§ **TÂCHE**
Prolongez l'extrait sur la crise écologique et la mondialisation capitaliste en reprenant juste après sa dernière phrase.

Car la question écologique requiert un « nouvel imaginaire moral et politique articulant les défis démocratiques, sociaux et environnementaux » comme il requiert un véritable engagement de tous ceux qui se sentent dépossédés du sens de leur vie et de leur présence dans un tel « monde » où l’on suffoque tant de la corruption de l’atmosphère que de celle des consciences.
Un déni de réalité persistant
Pourtant, le déni de réalité s’exacerbe avec la « contre-révolution dite néo-libérale » dont le dogmatisme « free market » mène à une nouvelle phase d’accumulation et précipite le monde vers l’abîme en détruisant nombre de contraintes économiques, sociales et environnementales pour exercer son emprise sur une société de marchandisation généralisée et déshumanisée...
La « mondialisation capitaliste » légitime de façon pseudo-scientifique une « surexploitation irresponsable des ressources » et aggrave les dégâts environnementaux jusqu’à la sixième extinction des espèces en jouant d’une économie « immatérielle » aux infrastructures très matérielles, bien plus énergivores et polluantes encore que celles du trafic aérien.
Serge Audier montre que « l’entrée du virtuel dans la vie quotidienne » avive gravement « l’obsession consumériste addictive » et évacue irrémédiablement « l’enjeu écologique et la question de la responsibilité civique vis-à-vis du milieu naturel et des générations futures ». Pour lui, « les racines de la crise écologique mondiale, à gauche, se trouvaient au coeur même de la pensée socio-économique qui a structuré une part de son imaginaire, depuis l’industrialisme saint-simonien jusqu’au marxisme » - et la phase terminale d’info-dominance, d’uberisation et de déréalisation actuelles.

§ **DONNÉES FOURNIES**
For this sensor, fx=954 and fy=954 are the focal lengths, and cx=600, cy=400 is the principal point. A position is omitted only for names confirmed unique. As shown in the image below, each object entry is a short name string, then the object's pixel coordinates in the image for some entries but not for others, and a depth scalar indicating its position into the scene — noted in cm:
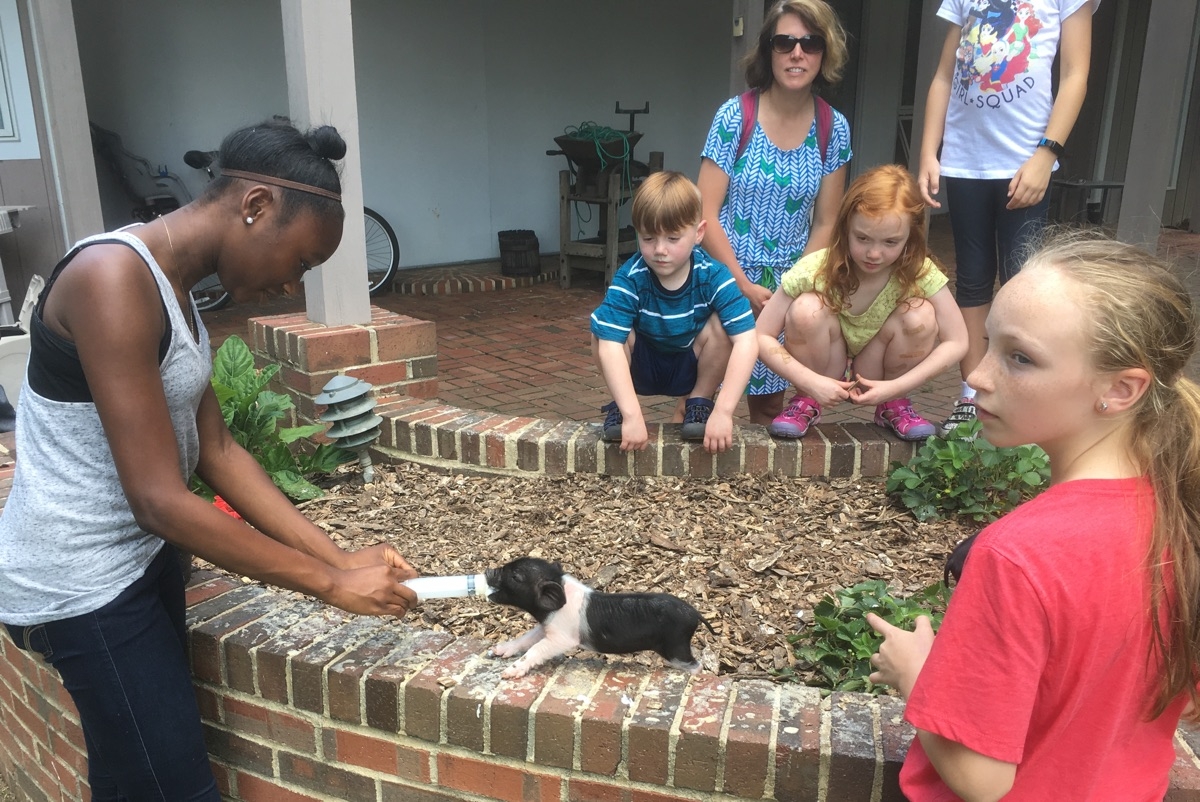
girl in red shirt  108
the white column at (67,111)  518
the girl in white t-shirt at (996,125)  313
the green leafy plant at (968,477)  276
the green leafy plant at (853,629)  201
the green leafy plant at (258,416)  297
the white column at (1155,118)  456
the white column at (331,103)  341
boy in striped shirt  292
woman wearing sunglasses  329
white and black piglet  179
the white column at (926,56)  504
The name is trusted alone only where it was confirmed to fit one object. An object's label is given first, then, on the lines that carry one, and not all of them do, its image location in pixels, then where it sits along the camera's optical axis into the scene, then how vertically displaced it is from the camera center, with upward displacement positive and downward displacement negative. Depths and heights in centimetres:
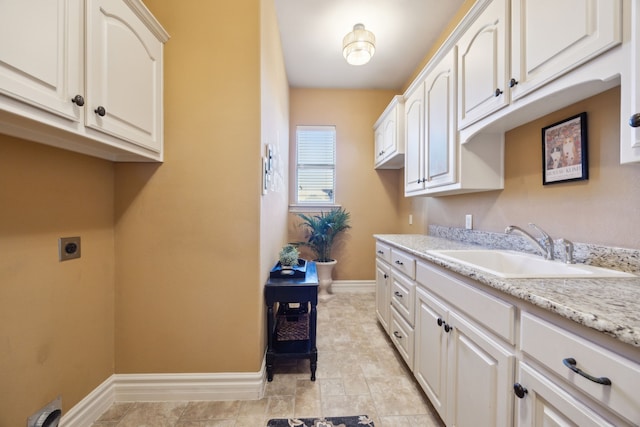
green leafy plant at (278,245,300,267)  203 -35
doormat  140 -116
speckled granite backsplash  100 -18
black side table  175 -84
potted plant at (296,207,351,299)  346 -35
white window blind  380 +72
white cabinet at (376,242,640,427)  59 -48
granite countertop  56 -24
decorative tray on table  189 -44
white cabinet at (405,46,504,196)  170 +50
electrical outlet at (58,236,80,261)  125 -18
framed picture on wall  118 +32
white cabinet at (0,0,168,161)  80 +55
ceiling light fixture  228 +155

§ **RÉPONSE ATTENDUE**
Si les dernières stratégies d’un capitalisme fallacieusement reverdi ne semblent abuser que de bonnes âmes environnementalistes toujours prêtes à marcher « pour le climat » mais jamais à sacrifier leurs chères mobilités ( vols intérieurs, charters, bateaux de croisière, yachts, voitures électriques, etc.) ou leurs niches fiscales à la vertu écologique, force est de constater que le génie de « ce système productif » en « révolution permanente » est de trouver sans cesse des sources inédites de profits dans de nouvelles technologies aussi « disruptives » qu’aussitôt addictives , dans les menaces et catastrophes écologiques qu’il provoque, ainsi que dans la raréfaction de la biodiversité (et de l’intelligence de la vie...) qu’il suscite...
Si la « satisfaction des besoins artificiels de quelques uns » se fait « aux dépens des besoins fondamentaux de tous », comment remédier aux conséquences mortifères de l’illimitation et de l’accaparement prédateur de ces « quelques-uns » qui s’affranchissent de toute solidarité envers leurs semblables ?
En dotant les enfants gâtés de l’aliénation consumériste d’un « imaginaire alternatif » afin de leur assigner d’autres « finalités collectives et individuelles » - comme un changement de « paradigme » ou de « système » ?
Le philosophe estime utile de rappeler que le « bien commun » n’est pas « un donné se satisfaisant de postures et de simagrées bon marché de « marcheurs pour le climat », il est le produit d’une réflexion et d’une délibération commune » - d’un engagement... Sa définition constitue un « enjeu de luttes entre groupes antagonistes, entre significations imaginaires sociales, entre idéaux d’une « bonne vie ».
L’urgence écologique suppose aussi un « éco-républicanisme conflictuel » concevant l’homme comme un citoyen éco-vigilant, capable de mobilisation pour plus d’équité et de partage planétaire, plus que comme un « producteur » et un consommateur compulsif de gadgets de plus en plus nuisibles.
La « crise écologique » serait-elle aussi civique ? Serait-elle aussi une crise de la conscience humaine au sein d’une post-humanité déracinée par la « digitalisation » illimitée du vivant et sa « mise en données » ?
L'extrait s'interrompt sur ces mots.